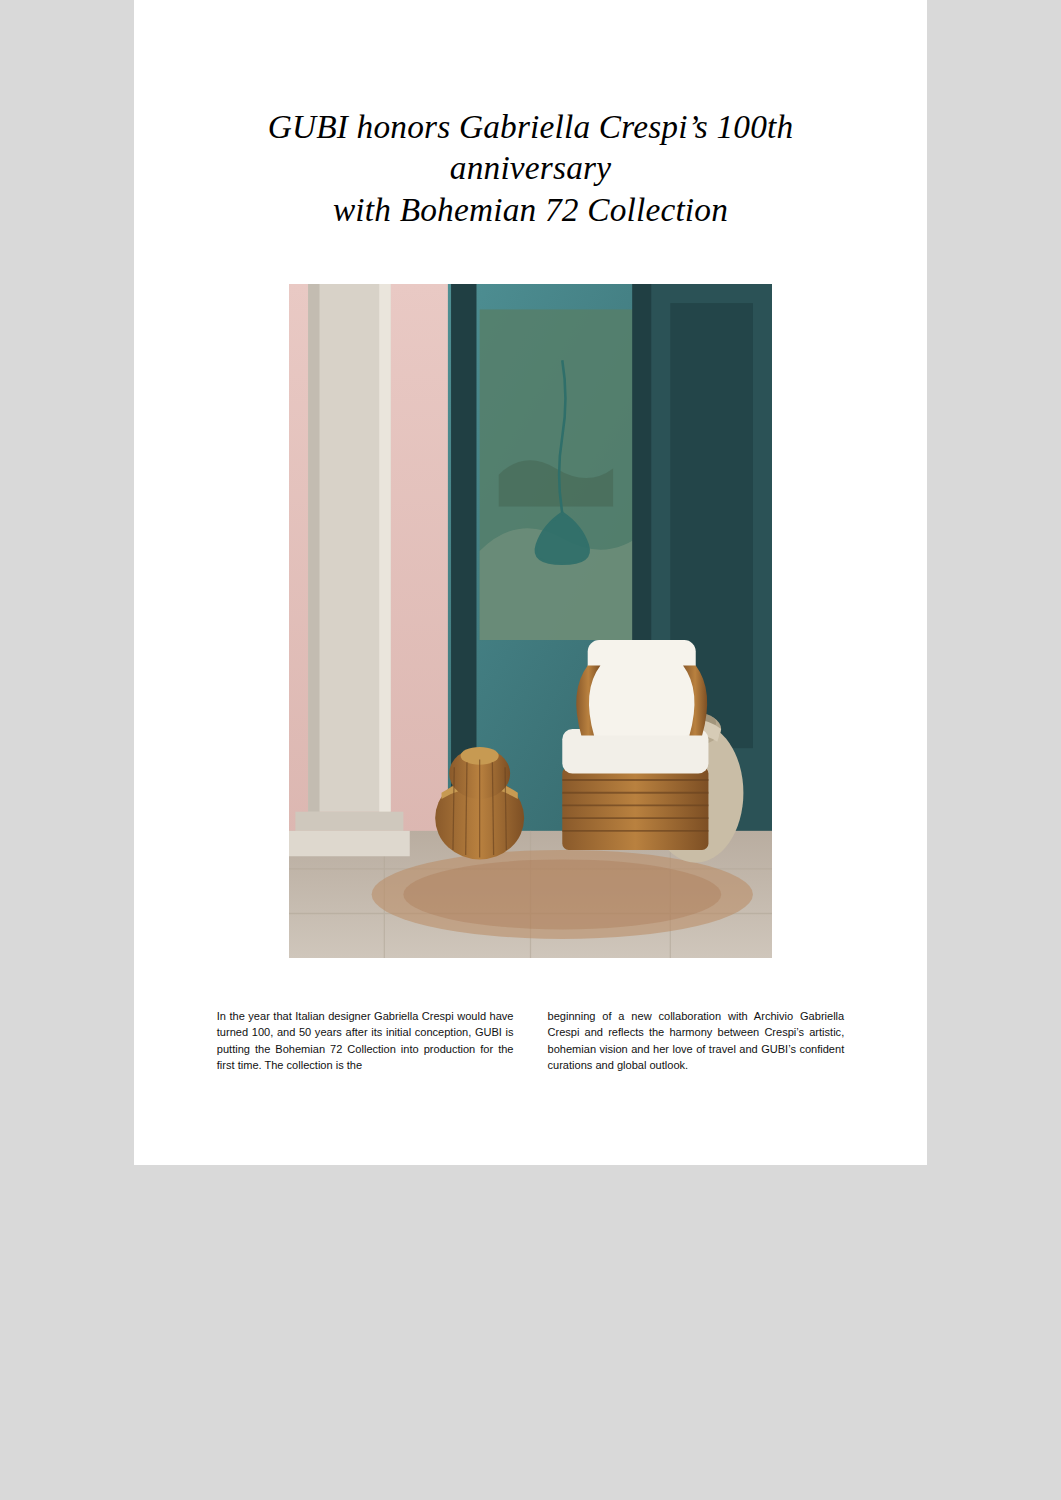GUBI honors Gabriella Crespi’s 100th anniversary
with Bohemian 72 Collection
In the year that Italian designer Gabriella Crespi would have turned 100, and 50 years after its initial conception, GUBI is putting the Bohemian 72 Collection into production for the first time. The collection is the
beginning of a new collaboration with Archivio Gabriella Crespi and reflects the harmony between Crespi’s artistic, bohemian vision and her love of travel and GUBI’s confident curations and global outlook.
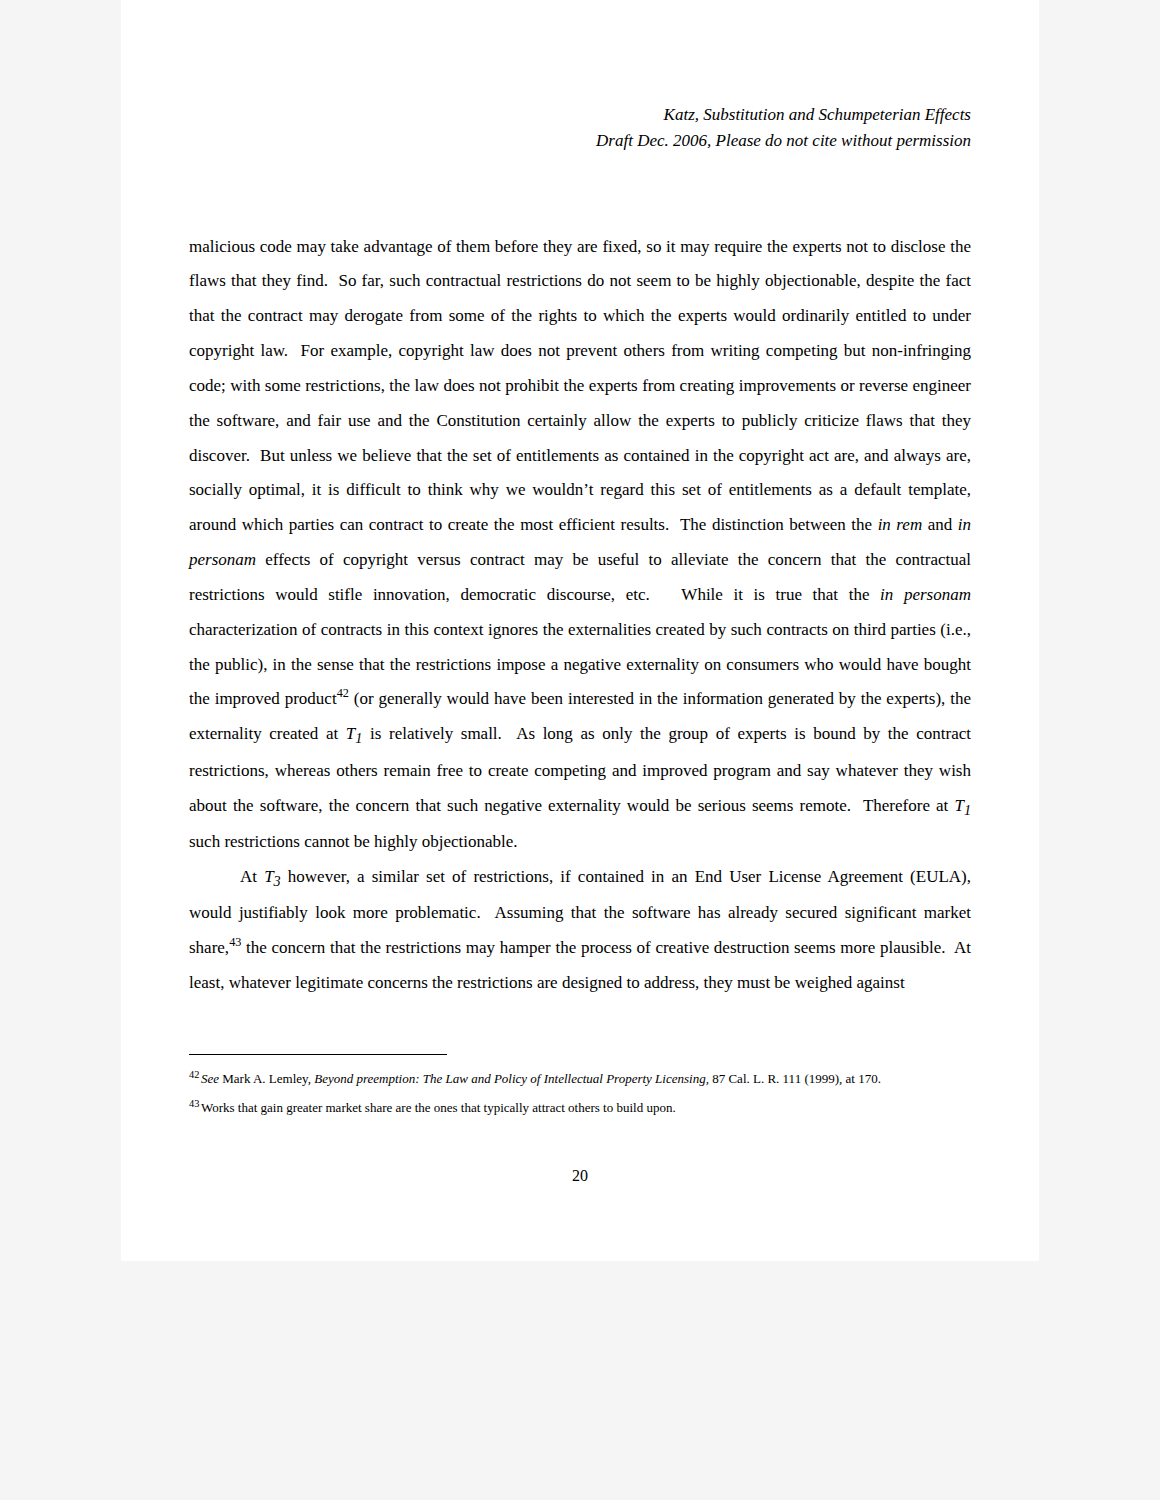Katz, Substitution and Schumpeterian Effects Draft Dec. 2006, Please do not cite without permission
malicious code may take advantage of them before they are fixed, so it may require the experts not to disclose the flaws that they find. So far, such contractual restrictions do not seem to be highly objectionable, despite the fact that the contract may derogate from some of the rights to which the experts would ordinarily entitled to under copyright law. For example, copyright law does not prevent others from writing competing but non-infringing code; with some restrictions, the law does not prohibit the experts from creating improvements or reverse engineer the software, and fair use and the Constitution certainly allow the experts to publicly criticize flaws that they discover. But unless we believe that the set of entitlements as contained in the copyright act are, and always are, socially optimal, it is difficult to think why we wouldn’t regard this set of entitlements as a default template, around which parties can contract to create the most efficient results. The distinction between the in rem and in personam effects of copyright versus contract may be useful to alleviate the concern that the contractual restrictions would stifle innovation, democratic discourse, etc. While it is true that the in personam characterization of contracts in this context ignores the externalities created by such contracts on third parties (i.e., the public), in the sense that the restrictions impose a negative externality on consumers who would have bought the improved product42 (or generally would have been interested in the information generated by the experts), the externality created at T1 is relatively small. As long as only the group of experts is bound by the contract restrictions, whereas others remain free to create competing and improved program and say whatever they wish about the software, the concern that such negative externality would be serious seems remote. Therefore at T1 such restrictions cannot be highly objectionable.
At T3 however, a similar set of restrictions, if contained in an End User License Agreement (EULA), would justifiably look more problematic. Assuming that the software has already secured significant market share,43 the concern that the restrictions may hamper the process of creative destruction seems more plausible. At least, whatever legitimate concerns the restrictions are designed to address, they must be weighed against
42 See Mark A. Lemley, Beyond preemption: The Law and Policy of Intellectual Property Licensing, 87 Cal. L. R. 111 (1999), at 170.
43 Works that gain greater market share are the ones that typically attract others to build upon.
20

━━━━━━

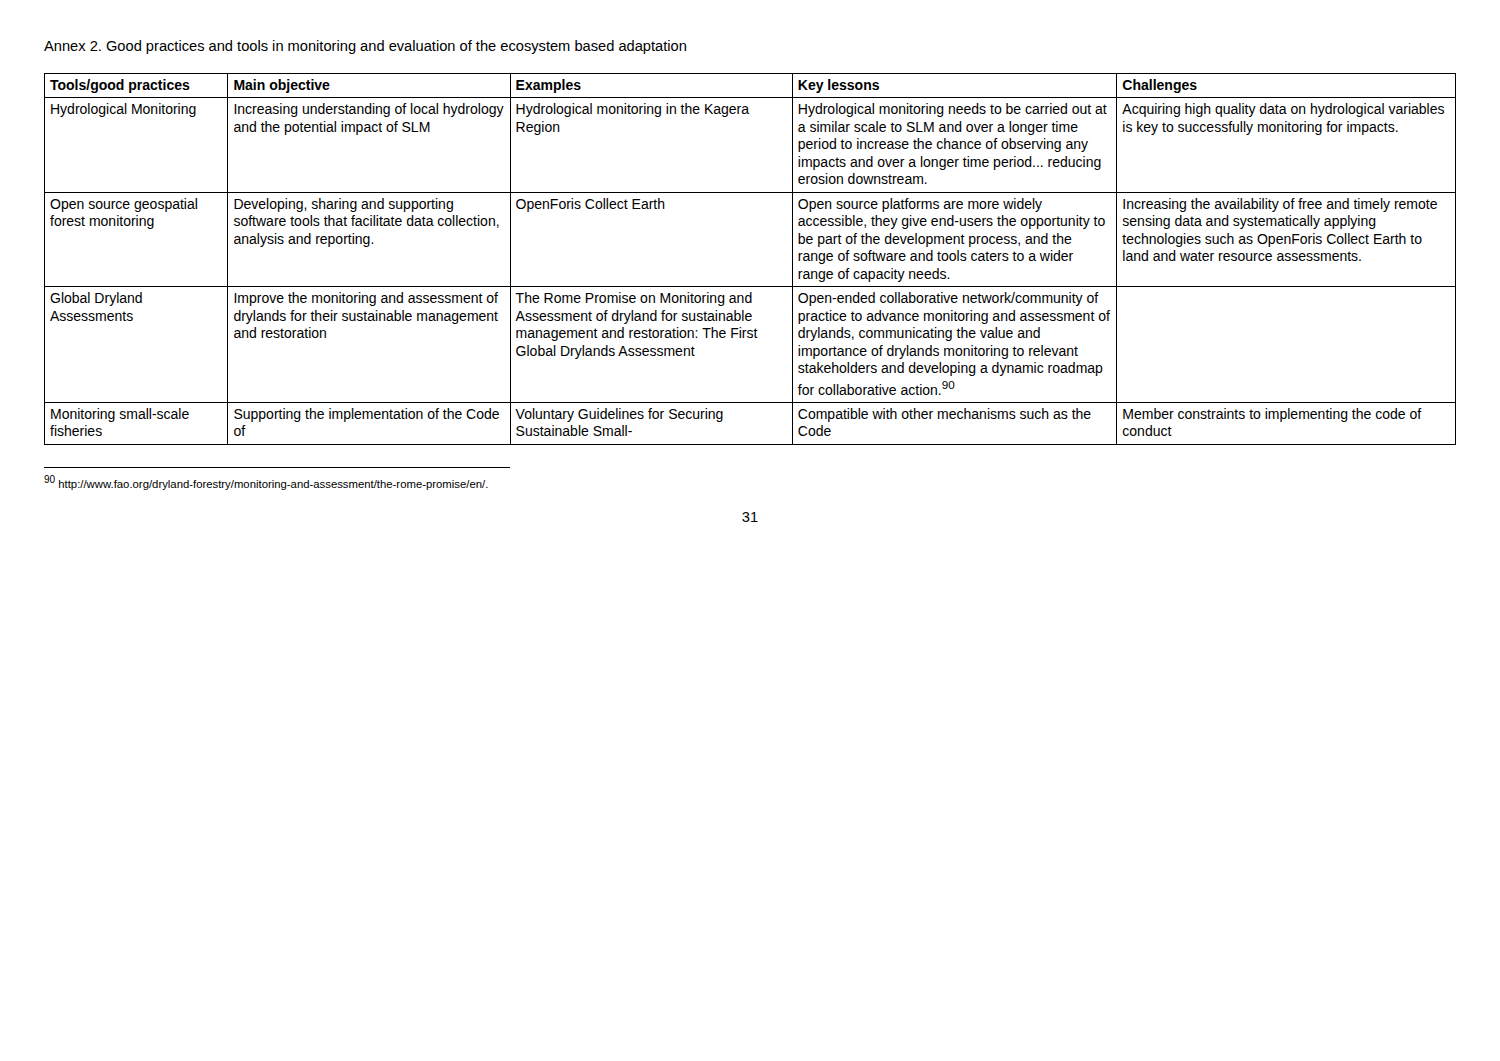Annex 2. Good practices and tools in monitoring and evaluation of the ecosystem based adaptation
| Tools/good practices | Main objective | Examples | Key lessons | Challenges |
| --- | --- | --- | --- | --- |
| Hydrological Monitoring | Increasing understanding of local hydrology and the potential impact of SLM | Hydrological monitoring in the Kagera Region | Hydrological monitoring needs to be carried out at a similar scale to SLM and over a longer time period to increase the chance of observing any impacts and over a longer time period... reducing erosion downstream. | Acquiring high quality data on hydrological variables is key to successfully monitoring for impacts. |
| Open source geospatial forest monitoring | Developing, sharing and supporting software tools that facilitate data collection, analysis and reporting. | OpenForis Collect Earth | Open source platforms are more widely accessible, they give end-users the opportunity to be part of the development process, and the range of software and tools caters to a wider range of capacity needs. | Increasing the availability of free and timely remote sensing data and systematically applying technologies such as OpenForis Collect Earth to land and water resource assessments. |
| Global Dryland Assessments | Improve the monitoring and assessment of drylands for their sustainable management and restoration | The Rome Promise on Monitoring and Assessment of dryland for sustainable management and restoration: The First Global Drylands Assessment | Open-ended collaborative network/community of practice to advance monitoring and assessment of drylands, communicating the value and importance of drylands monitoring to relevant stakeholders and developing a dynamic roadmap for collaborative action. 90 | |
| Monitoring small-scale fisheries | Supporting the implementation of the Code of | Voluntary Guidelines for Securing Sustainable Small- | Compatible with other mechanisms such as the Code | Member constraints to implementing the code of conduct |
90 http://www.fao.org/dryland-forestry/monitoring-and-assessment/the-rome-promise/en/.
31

━━━━━━

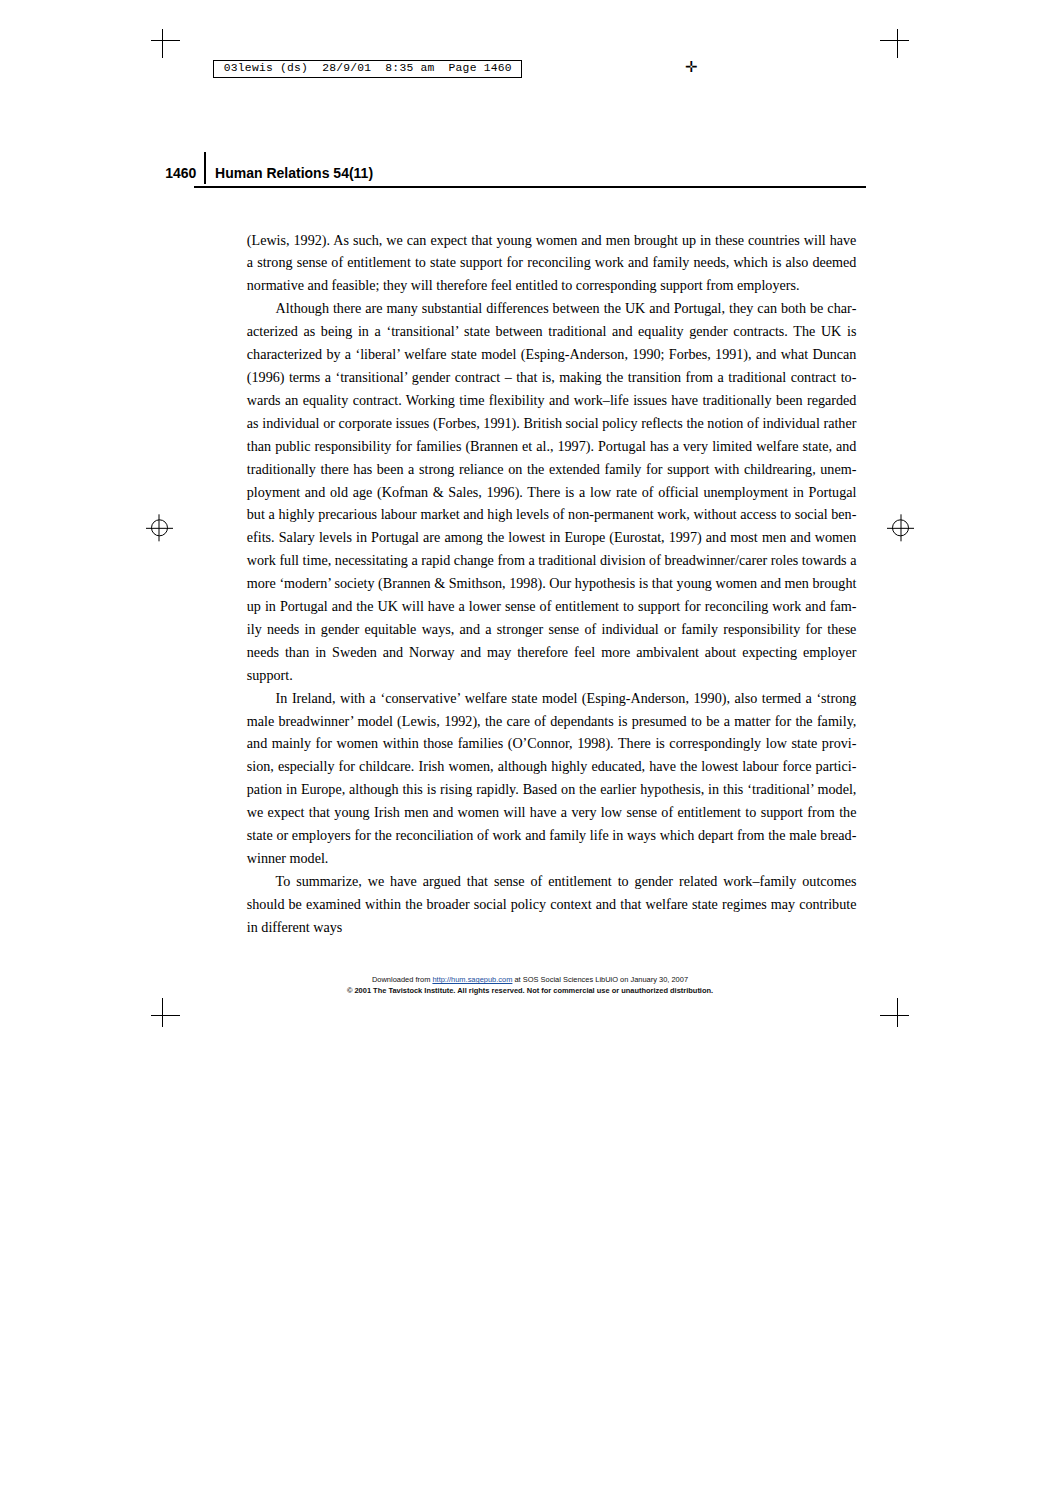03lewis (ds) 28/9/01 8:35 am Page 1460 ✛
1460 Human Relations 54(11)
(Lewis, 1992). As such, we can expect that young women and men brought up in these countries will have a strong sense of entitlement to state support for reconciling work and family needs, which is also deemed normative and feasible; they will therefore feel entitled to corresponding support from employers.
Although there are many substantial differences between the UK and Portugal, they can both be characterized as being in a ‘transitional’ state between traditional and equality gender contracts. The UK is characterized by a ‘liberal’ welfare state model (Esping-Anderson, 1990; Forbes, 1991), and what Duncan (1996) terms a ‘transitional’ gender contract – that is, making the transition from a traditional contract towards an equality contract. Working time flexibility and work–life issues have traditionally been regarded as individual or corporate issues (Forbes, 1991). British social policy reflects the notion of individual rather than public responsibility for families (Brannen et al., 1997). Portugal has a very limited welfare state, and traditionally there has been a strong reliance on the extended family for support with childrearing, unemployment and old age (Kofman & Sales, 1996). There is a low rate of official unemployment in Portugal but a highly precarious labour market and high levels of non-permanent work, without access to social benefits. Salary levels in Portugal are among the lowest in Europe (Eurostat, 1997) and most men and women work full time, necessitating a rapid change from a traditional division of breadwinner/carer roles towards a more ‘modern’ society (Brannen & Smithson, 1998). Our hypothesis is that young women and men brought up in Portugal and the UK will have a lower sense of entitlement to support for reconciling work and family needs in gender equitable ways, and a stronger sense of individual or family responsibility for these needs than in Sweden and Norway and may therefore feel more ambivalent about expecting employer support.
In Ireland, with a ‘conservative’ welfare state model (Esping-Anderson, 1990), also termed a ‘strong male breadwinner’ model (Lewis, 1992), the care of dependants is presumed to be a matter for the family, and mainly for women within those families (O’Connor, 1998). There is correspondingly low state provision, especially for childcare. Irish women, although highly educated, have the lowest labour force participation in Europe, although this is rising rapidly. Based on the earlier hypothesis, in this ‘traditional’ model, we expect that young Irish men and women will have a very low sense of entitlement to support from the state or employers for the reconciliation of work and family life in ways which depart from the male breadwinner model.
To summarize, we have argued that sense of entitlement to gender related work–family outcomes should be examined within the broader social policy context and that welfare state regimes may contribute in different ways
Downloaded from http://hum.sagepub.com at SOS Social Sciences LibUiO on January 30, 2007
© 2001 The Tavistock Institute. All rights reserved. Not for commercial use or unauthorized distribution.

━━━━━━

Requirement –
In the entries above, find the line with "GUBI honors Gabriella" and the line with "with Bohemian 72 Collection". Write out exactly those two lines and every line between them, pictures excluded.

Answer box –
GUBI honors Gabriella Crespi’s 100th anniversary
with Bohemian 72 Collection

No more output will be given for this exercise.